В это воскресенье все Маколеи Итаки сидели в пресвитерианской церкви Итаки. Улисс сидел в притворе. По какой-то религиозной случайности прямо перед ним сидел человек с лысой головой. Она приковывала взгляд: сама форма ее заслуживала изучения — голова была очень похожа на яйцо. Полдюжины волосков, выросшие на этой лысине, одиноким островком красовались вызывающе и бесстыдно. Складка, разделявшая голову пополам, подобно тому, как экватор перепоясывает землю, была чудом творения. Лысая голова казалась Улиссу просто совершенством.

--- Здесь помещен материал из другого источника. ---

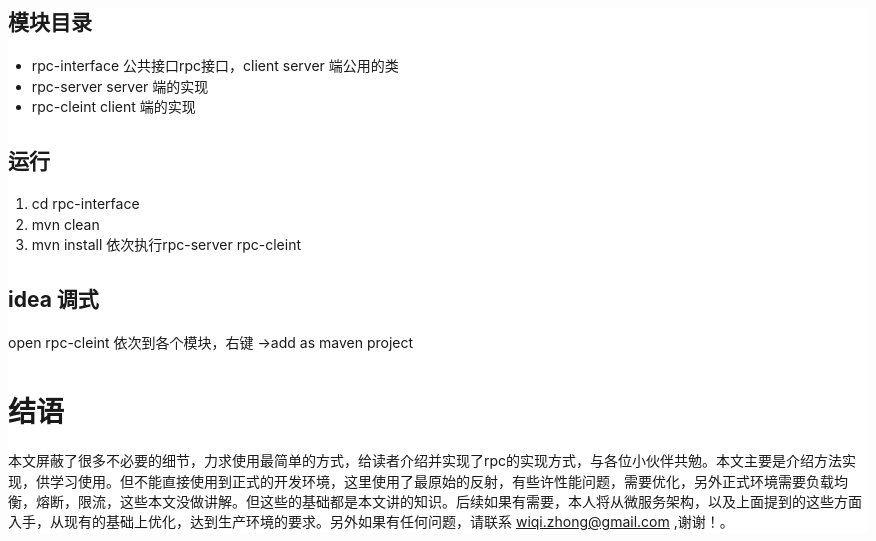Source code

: ## 模块目录
- rpc-interface   公共接口rpc接口，client  server 端公用的类
- rpc-server    server 端的实现
- rpc-cleint   client 端的实现

## 运行
1. cd  rpc-interface 
2. mvn clean
3. mvn install
依次执行rpc-server   rpc-cleint  

## idea 调式
open rpc-cleint 
依次到各个模块，右键 ->add as maven project

# 结语
本文屏蔽了很多不必要的细节，力求使用最简单的方式，给读者介绍并实现了rpc的实现方式，与各位小伙伴共勉。本文主要是介绍方法实现，供学习使用。但不能直接使用到正式的开发环境，这里使用了最原始的反射，有些许性能问题，需要优化，另外正式环境需要负载均衡，熔断，限流，这些本文没做讲解。但这些的基础都是本文讲的知识。后续如果有需要，本人将从微服务架构，以及上面提到的这些方面入手，从现有的基础上优化，达到生产环境的要求。另外如果有任何问题，请联系 wiqi.zhong@gmail.com ,谢谢！。










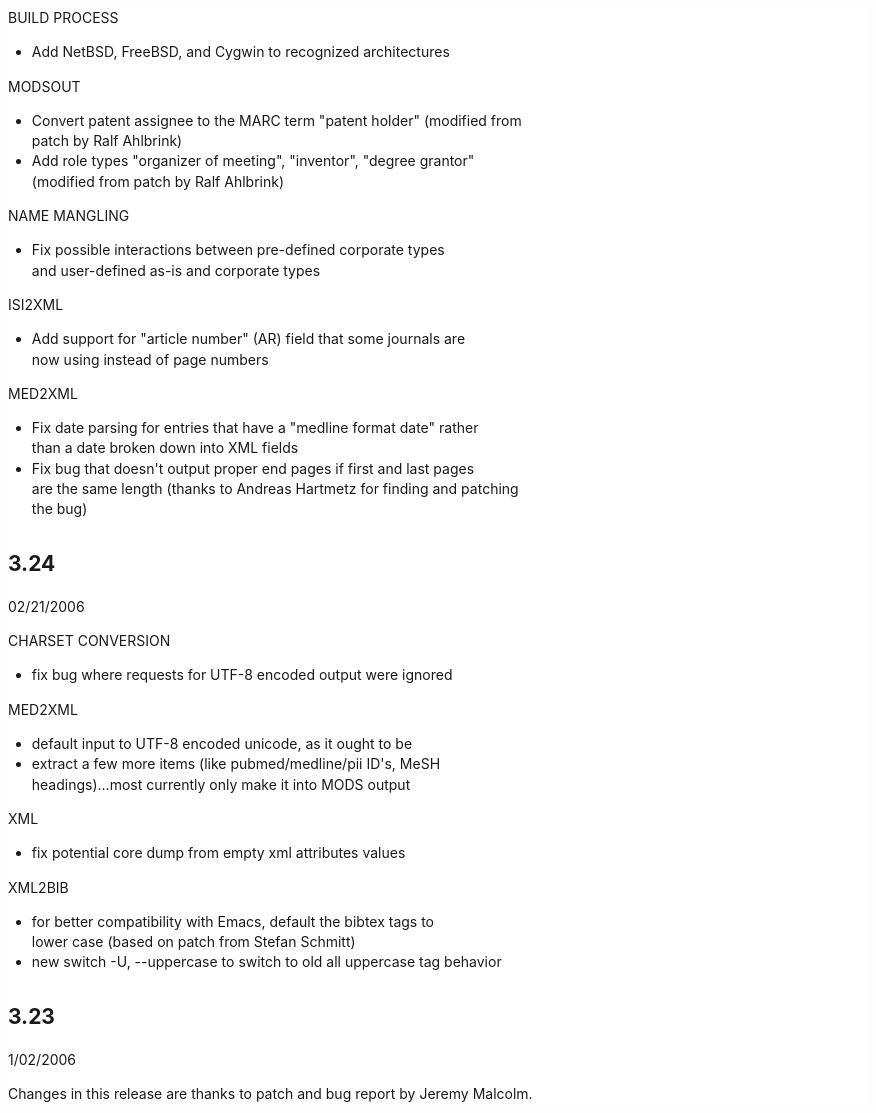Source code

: BUILD PROCESS

*   Add NetBSD, FreeBSD, and Cygwin to recognized architectures

MODSOUT

*   Convert patent assignee to the MARC term "patent holder" (modified from  
    patch by Ralf Ahlbrink)
*   Add role types "organizer of meeting", "inventor", "degree grantor"  
    (modified from patch by Ralf Ahlbrink)

NAME MANGLING

*   Fix possible interactions between pre-defined corporate types  
    and user-defined as-is and corporate types

ISI2XML

*   Add support for "article number" (AR) field that some journals are  
    now using instead of page numbers

MED2XML

*   Fix date parsing for entries that have a "medline format date" rather  
    than a date broken down into XML fields
*   Fix bug that doesn't output proper end pages if first and last pages  
    are the same length (thanks to Andreas Hartmetz for finding and patching  
    the bug)

## 3.24

02/21/2006

CHARSET CONVERSION

*   fix bug where requests for UTF-8 encoded output were ignored

MED2XML

*   default input to UTF-8 encoded unicode, as it ought to be
*   extract a few more items (like pubmed/medline/pii ID's, MeSH  
    headings)...most currently only make it into MODS output

XML

*   fix potential core dump from empty xml attributes values

XML2BIB

*   for better compatibility with Emacs, default the bibtex tags to  
    lower case (based on patch from Stefan Schmitt)
*   new switch -U, --uppercase to switch to old all uppercase tag behavior

## 3.23

1/02/2006

Changes in this release are thanks to patch and bug report by Jeremy Malcolm.
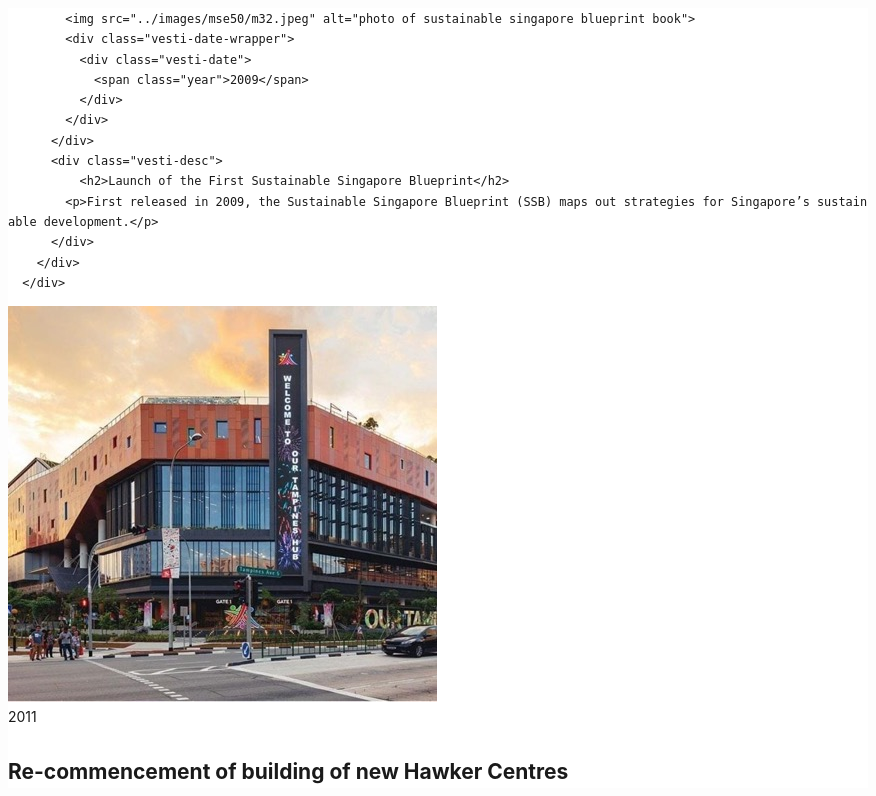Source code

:             <img src="../images/mse50/m32.jpeg" alt="photo of sustainable singapore blueprint book">
            <div class="vesti-date-wrapper">
              <div class="vesti-date">
                <span class="year">2009</span>
              </div>
            </div>
          </div>
          <div class="vesti-desc">
              <h2>Launch of the First Sustainable Singapore Blueprint</h2>
            <p>First released in 2009, the Sustainable Singapore Blueprint (SSB) maps out strategies for Singapore’s sustainable development.</p>
          </div>
        </div>
      </div>	
	    
<div id="post-3" class="vesti-col timeline-post">
        <div class="vesti-content-wrapper">
          <div class="photo">
            <img src="../images/mse50/m33.jpg" alt="photo of Our Tampines Hub">
            <div class="vesti-date-wrapper">
              <div class="vesti-date">
                <span class="year">2011</span>
              </div>
            </div>
          </div>
          <div class="vesti-desc">
              <h2>Re-commencement of building of new Hawker Centres</h2>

Преподобный Холли и его паства были поглощены благочестивой словесной дуэлью на евангельскую тему. Сперва читал стих преподобный Холли, а потом его паства отвечала ему единодушным приглушенным хором.
— «Увидев народ, — читал нараспев преподобный Холли, — Он взошел на гору, и, когда сел, приступили к Нему ученики Его».
— «И Он, — ответствовала паства, — отверзши уста Свои, учил их, говоря:
— Блаженны нищие духом, ибо их есть Царствие Небесное.
— Блаженны плачущие, ибо они утешатся.